[[ RECORD SET open ]]

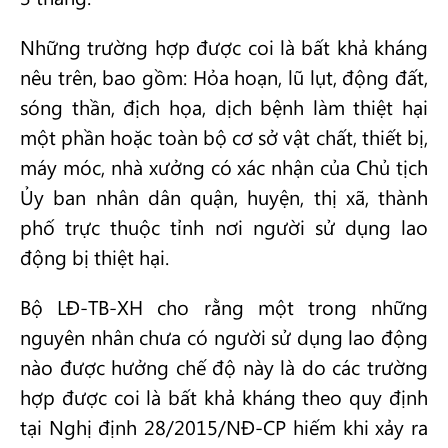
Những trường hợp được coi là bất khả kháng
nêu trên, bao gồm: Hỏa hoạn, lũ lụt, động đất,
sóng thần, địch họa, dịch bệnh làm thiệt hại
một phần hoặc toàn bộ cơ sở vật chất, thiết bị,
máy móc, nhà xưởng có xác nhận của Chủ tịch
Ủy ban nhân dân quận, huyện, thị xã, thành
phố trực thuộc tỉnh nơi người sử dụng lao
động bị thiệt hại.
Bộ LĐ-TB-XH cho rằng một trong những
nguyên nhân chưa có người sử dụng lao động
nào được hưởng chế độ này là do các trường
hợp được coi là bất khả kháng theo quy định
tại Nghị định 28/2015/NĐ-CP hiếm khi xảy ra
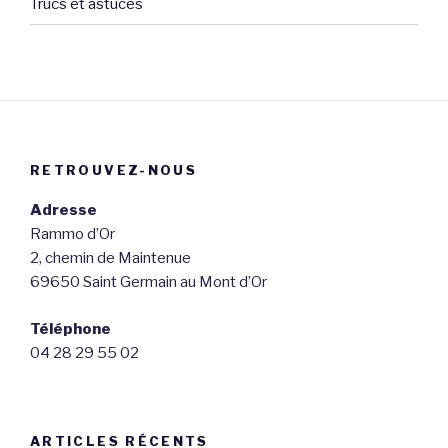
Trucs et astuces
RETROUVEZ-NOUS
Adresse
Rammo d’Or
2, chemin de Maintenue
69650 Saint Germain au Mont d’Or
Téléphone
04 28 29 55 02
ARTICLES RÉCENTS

[[ RECORD SET closed ]]

WHAT YOU WILL DO
Begin with the line containing "2, chemin de Maintenue" and repeat each line exactly until the records above end.

RESULT OF THIS EXERCISE
2, chemin de Maintenue
69650 Saint Germain au Mont d’Or
Téléphone
04 28 29 55 02
ARTICLES RÉCENTS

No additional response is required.